No and Me from Bloomsbury…

June 9, 2010 at 8:03 pm | Posted in Young Adult | 2 Comments

Delphine De Vigan, ‘No and Me’, Bloomsbury, May 2010

Lou is a thirteen year old girl living in Paris. She is an exceptional student with an IQ of 160 who is excelling in school. But Lou lives a lonely life with a mother who is suffering with depression and a father who is caught up taking care of her mother. She is a tiny girl, much shorter than her schoolmates who is neglected by her parents and forgotten about by her classmates. Her intelligence however affords her a freedom on a higher level and Delphine De Vigan uses this to narrate a story on homelessness set against the backdrop of one of the most grandiose and beautiful cities in the world-Paris.

Tenderly written, Delphie De Vigan, tackles the issue of homelessness using the voice of Lou.

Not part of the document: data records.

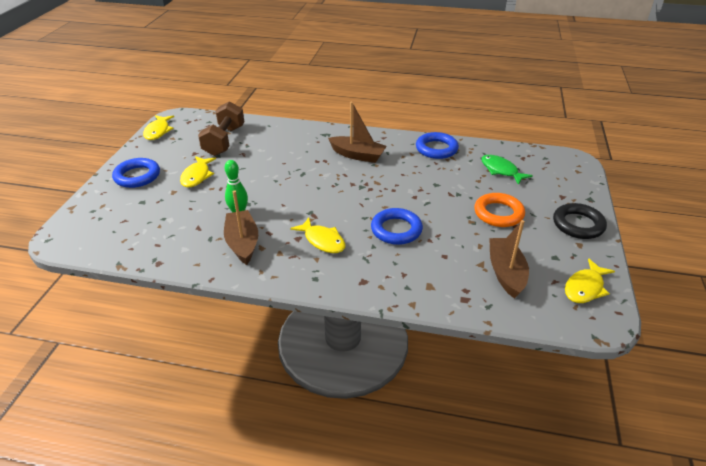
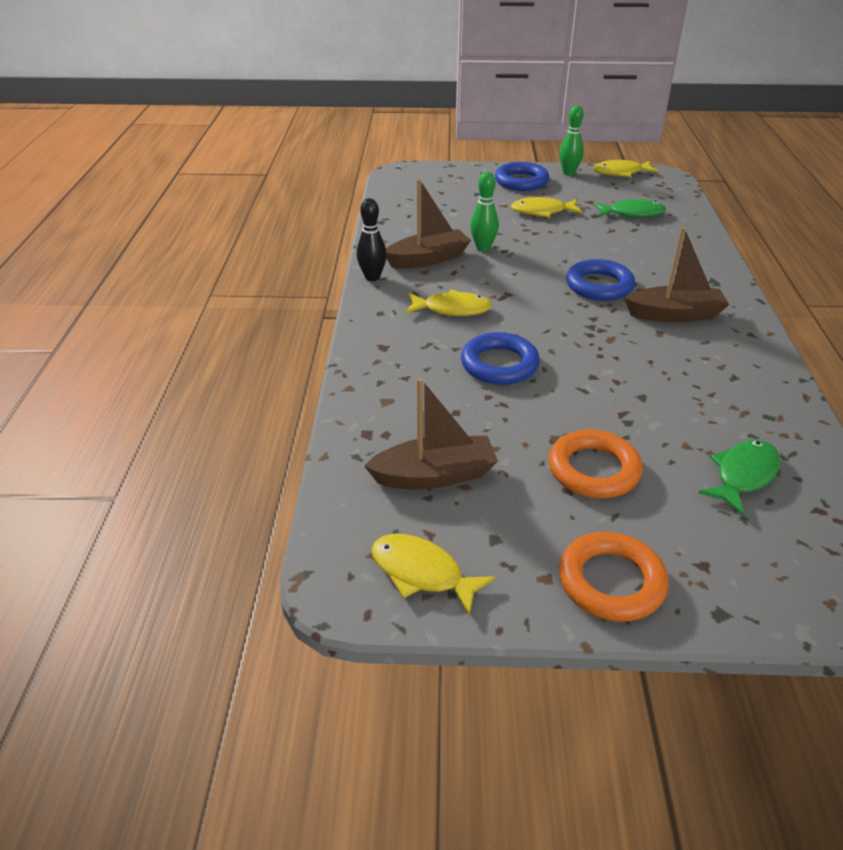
camera: 80 degrees right, 0 degrees up
brown dumbbell [198,101,244,156] -> green fish [594,199,666,217]
yellow fish [290,217,346,253] -> yellow fish turned 120 degrees counterclockwise [406,289,492,316]
brown boat [328,102,387,163] -> brown boat turned 105 degrees counterclockwise [624,227,730,322]
blue ring [416,132,459,159] -> blue ring moved to [566,259,635,301]
black ring [553,203,607,239] -> orange ring [559,532,668,622]
none -> black bowling pin [357,198,387,281]
none -> green bowling pin [559,105,584,175]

It is a beautiful idea that such a little girl can take on the large problem of homelessness. Lou meets an older homeless girl called No with whom she strikes up a friendship with and eventually No comes to live with Lou and her parents. This book gives the reader philosophical insights into how society can continue to let people live on the streets and Lou’s innocence generates a powerful narrative. De Vigan tackles the issues head on and her language is simple. These two methods lend the novel a strong emotional foundation.

No and Me topped the bestseller charts in France where it was the bookseller choice in 2007. Bloomsbury is publishing it in two editions for adults and for teenagers. I didn’t know beginning the book that it was a crossover novel but it became clear very quickly. It is highly recommendable for young teenagers, a coming of age story and a good introduction to philosophy. An interesting read and a super translation from the original French story.

Haiku; The French tradition, of teaching philosophy to children is here.